[Text extractions by page]
_ _ _ _ _
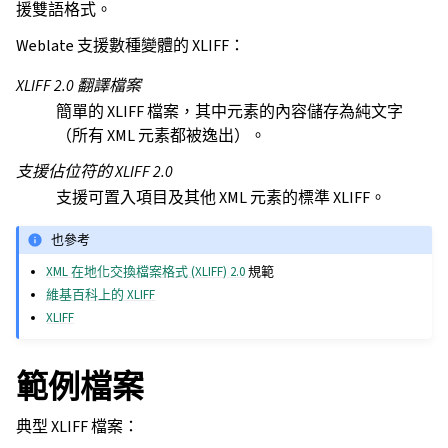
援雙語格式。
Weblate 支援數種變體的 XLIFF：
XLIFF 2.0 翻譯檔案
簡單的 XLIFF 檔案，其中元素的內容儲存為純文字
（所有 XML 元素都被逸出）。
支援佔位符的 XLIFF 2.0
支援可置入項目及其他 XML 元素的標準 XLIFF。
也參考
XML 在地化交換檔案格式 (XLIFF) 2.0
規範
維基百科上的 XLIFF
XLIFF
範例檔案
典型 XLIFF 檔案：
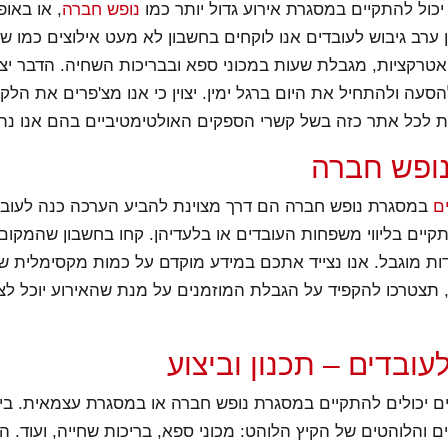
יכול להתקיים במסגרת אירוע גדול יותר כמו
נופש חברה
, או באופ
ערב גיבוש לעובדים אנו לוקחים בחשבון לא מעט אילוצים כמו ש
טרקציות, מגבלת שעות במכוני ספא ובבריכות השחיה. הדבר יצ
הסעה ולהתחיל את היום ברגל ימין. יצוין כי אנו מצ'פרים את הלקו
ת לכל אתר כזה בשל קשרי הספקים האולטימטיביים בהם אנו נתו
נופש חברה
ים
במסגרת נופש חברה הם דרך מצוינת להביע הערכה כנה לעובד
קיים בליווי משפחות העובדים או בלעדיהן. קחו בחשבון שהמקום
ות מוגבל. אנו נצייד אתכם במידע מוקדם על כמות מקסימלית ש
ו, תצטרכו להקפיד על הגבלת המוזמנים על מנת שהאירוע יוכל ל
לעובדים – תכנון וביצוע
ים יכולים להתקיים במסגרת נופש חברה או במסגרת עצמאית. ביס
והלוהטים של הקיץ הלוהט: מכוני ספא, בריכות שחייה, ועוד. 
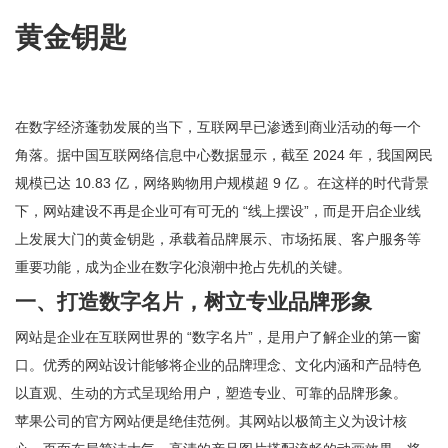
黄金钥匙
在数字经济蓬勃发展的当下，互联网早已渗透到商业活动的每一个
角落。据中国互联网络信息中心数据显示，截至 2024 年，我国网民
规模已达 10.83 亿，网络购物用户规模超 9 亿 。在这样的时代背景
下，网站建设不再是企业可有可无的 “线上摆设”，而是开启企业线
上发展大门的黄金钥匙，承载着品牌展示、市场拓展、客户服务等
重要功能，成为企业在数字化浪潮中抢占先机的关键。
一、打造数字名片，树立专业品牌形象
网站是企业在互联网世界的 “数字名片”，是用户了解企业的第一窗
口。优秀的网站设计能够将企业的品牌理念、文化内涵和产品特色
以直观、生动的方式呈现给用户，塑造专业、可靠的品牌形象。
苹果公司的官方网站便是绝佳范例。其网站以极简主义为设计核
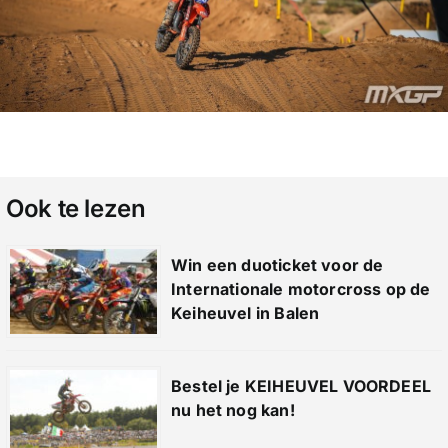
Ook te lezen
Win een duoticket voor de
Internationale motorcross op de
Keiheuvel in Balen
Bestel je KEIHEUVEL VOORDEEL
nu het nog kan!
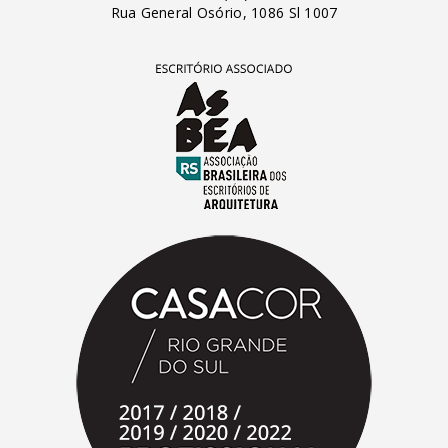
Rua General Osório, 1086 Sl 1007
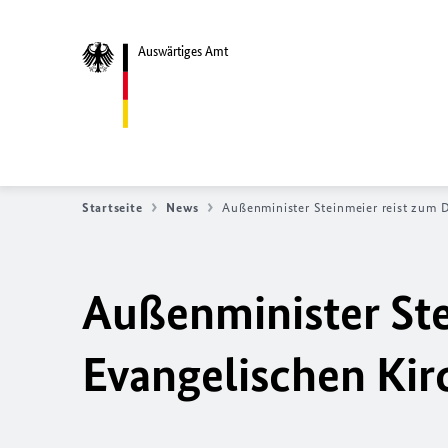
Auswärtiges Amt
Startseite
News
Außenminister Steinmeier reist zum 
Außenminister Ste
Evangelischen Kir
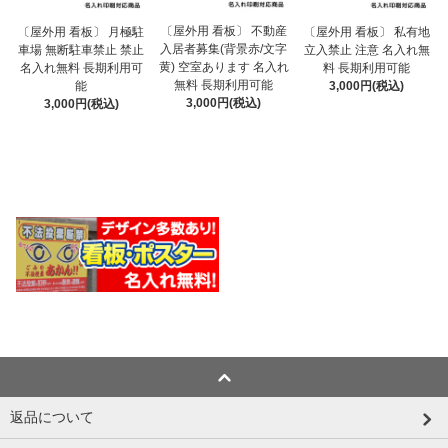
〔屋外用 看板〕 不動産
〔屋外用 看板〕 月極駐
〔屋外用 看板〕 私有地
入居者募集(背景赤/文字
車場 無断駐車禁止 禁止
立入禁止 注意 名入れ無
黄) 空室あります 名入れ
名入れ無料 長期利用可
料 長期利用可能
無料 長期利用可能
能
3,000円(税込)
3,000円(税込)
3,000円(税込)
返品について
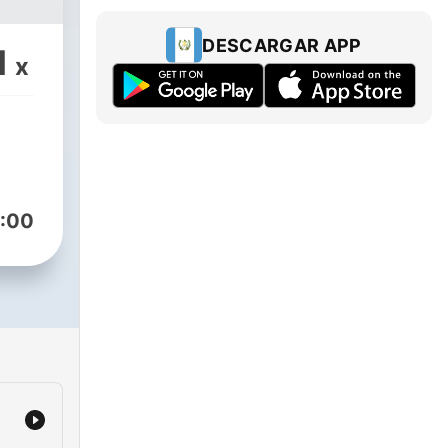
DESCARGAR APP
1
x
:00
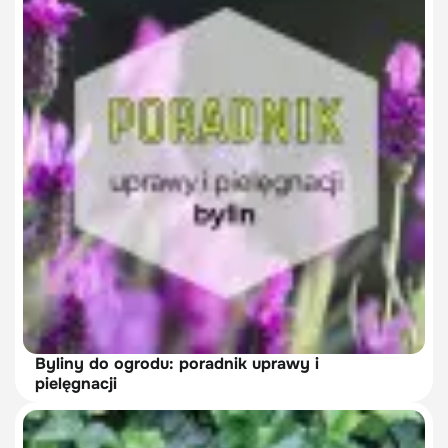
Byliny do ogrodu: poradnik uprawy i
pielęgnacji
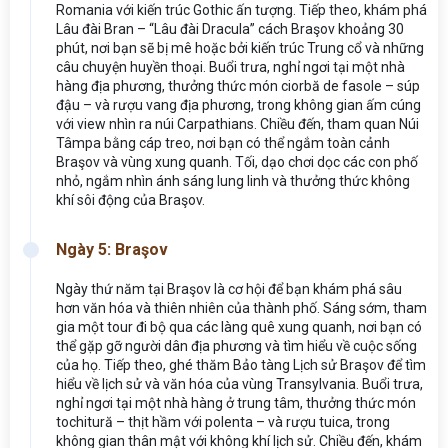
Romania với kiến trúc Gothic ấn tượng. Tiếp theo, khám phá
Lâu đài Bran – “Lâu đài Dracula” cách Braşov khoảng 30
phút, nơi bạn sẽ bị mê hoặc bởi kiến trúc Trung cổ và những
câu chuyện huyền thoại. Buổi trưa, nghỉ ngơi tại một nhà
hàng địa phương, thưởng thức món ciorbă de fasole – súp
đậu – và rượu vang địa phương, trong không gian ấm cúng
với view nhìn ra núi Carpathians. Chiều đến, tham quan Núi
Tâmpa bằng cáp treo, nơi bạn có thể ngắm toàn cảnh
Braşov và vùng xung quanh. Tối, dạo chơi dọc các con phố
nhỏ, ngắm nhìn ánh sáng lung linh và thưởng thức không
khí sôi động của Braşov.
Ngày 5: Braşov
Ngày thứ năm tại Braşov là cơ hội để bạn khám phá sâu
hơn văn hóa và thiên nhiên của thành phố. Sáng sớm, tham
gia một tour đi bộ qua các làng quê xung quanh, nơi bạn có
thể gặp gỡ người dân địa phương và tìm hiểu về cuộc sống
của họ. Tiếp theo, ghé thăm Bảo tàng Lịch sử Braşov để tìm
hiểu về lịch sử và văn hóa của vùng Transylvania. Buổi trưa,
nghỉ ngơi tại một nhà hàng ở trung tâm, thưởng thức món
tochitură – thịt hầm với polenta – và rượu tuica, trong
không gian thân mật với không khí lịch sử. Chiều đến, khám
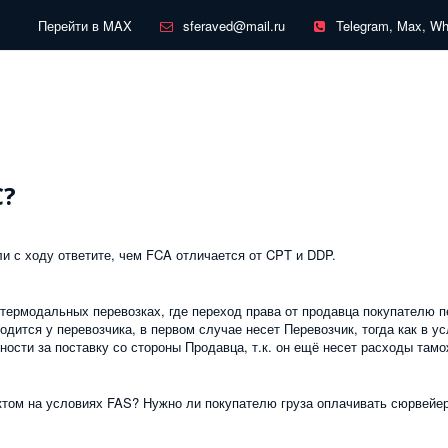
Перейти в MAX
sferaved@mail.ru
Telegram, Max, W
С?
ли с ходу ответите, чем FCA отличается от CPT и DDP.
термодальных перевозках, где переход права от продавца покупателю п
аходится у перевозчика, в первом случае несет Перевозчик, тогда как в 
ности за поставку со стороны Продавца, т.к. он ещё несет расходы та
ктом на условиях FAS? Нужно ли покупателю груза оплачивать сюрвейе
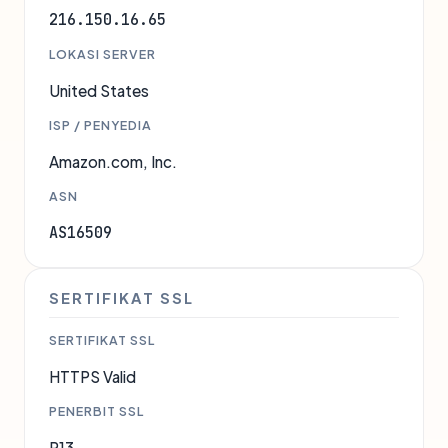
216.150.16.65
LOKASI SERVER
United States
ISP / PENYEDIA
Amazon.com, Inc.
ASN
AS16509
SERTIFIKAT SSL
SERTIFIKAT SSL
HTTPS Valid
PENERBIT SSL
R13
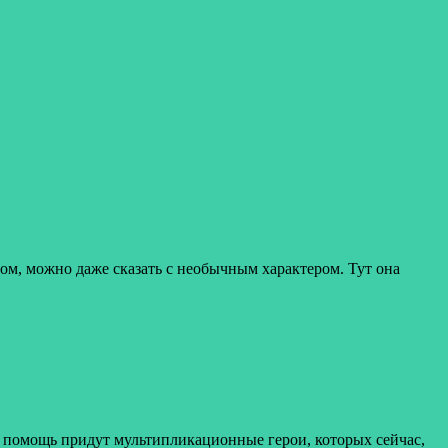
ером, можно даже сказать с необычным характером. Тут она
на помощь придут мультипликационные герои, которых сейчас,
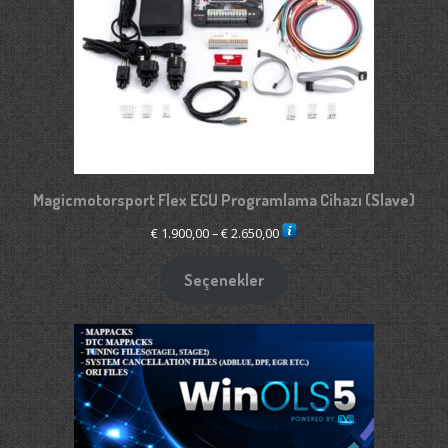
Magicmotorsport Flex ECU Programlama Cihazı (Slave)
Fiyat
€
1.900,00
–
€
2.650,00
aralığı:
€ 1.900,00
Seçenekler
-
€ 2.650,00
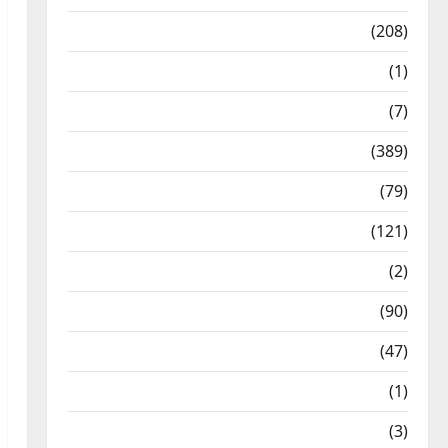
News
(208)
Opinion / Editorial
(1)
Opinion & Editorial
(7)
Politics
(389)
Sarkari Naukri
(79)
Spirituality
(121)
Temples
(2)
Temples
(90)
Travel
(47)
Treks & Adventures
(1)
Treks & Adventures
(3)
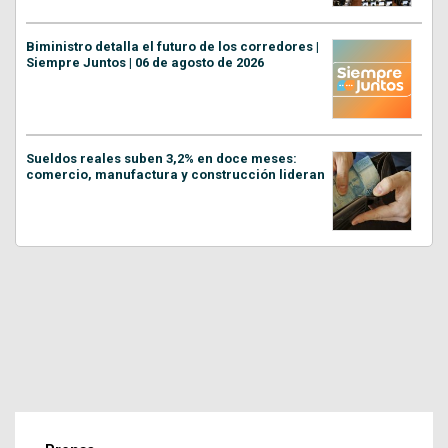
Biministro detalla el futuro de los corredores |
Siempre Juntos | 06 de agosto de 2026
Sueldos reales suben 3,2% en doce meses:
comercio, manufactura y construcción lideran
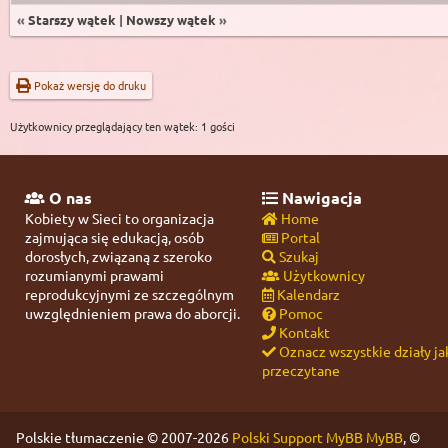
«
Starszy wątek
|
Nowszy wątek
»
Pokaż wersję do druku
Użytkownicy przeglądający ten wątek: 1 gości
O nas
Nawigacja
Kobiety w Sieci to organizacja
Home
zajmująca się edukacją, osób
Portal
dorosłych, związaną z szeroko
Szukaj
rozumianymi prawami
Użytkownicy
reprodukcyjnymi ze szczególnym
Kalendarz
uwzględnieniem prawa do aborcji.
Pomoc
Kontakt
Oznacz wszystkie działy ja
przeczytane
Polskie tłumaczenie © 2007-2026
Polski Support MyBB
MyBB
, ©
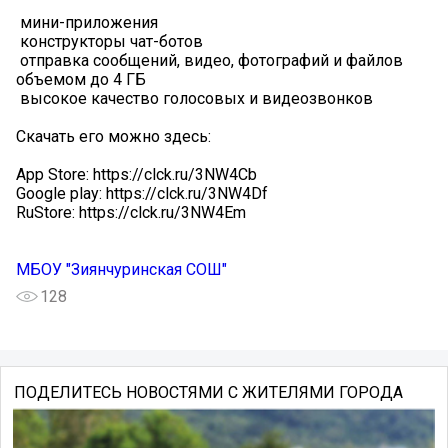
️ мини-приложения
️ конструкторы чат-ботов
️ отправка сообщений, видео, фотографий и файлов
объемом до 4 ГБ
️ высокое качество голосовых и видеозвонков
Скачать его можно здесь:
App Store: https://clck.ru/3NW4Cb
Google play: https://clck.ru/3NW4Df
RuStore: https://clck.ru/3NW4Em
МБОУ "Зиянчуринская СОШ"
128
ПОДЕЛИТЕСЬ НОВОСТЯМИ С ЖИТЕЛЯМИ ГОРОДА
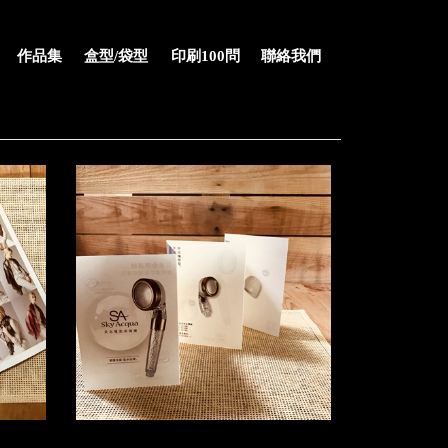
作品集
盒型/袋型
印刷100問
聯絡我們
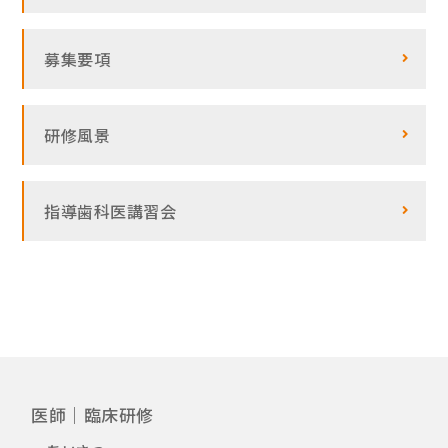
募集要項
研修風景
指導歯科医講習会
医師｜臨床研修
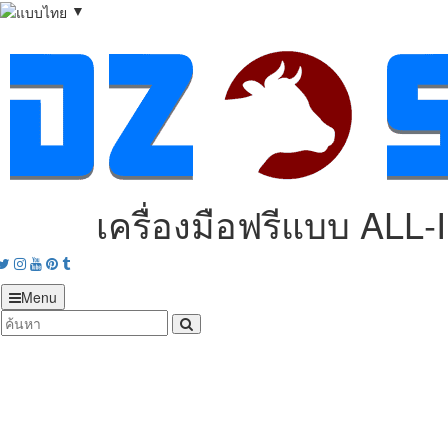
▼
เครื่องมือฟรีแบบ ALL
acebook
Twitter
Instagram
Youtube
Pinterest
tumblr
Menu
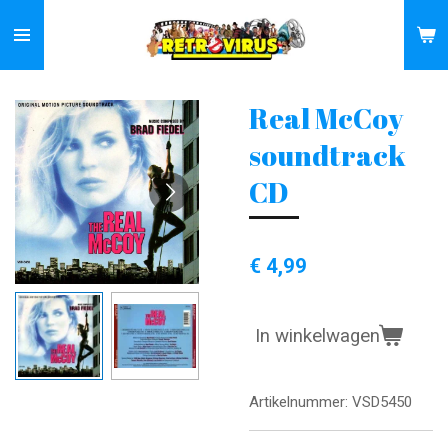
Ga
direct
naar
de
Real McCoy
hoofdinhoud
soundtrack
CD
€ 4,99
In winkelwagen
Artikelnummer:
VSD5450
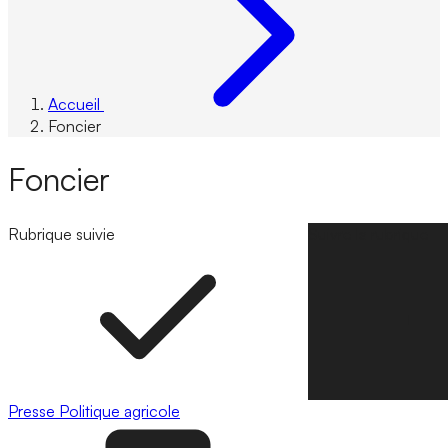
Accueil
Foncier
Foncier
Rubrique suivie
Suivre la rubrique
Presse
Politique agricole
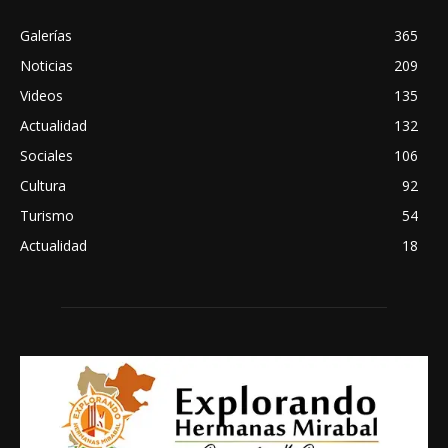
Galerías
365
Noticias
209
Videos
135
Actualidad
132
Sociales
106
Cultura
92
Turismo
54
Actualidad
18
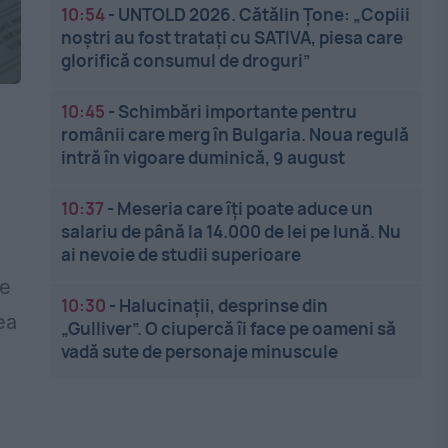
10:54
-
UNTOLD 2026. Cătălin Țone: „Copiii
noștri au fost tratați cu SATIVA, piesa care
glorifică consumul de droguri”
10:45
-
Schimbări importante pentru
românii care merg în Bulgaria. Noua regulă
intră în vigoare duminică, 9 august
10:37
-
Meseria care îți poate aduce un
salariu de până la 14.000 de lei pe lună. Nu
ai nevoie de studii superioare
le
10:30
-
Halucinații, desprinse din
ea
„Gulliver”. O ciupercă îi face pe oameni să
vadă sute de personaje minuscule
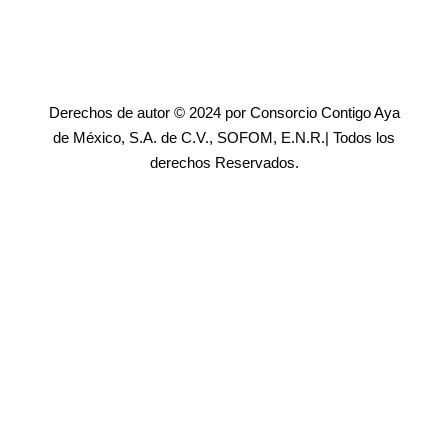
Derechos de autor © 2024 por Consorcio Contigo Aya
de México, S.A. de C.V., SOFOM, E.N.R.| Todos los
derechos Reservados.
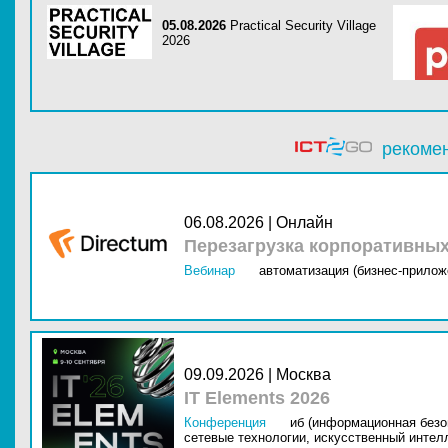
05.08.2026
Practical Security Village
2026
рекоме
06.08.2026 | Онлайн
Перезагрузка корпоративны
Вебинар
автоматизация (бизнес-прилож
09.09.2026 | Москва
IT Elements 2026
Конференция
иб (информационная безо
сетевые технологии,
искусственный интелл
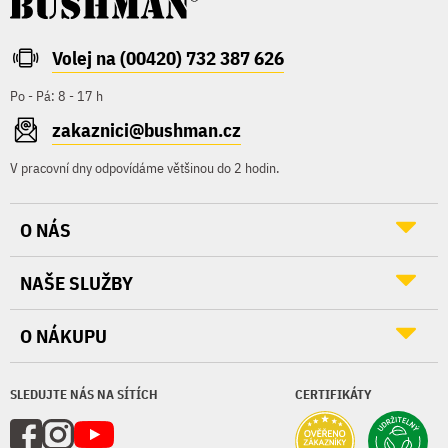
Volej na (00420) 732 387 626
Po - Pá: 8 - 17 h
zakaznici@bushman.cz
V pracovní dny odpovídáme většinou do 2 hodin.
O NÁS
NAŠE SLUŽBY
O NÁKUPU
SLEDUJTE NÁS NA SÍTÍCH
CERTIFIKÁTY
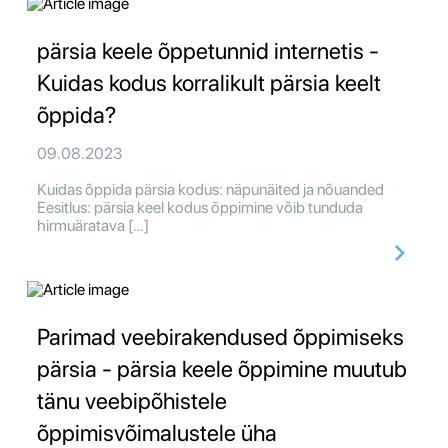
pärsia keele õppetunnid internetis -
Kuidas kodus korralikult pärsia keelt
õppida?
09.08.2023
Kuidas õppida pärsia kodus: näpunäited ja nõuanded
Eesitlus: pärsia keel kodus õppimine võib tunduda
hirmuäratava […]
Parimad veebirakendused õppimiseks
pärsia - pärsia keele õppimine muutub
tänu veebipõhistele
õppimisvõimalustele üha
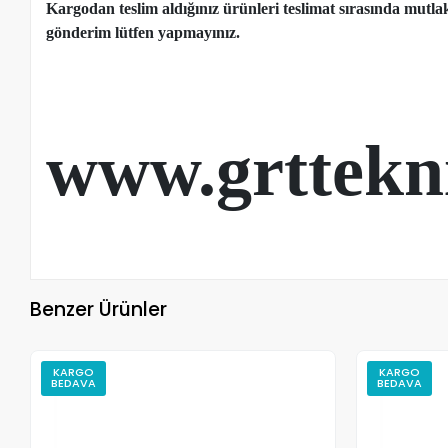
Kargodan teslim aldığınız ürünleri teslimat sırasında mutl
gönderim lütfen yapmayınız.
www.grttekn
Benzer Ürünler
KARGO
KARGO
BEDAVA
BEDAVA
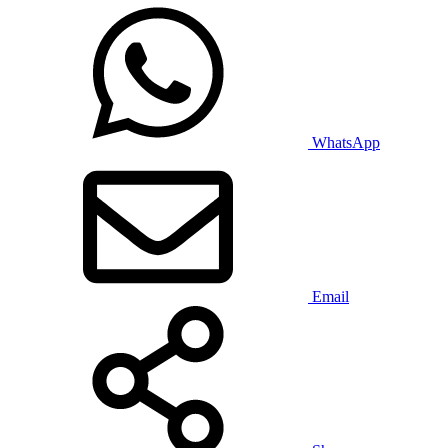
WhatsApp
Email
_ _ _ _ _
Instruction: Pull out each line from the records above that contains the word "kodus". Only matches with the same capitalization count.

Task solution:
Kuidas kodus korralikult pärsia keelt
Kuidas õppida pärsia kodus: näpunäited ja nõuanded
Eesitlus: pärsia keel kodus õppimine võib tunduda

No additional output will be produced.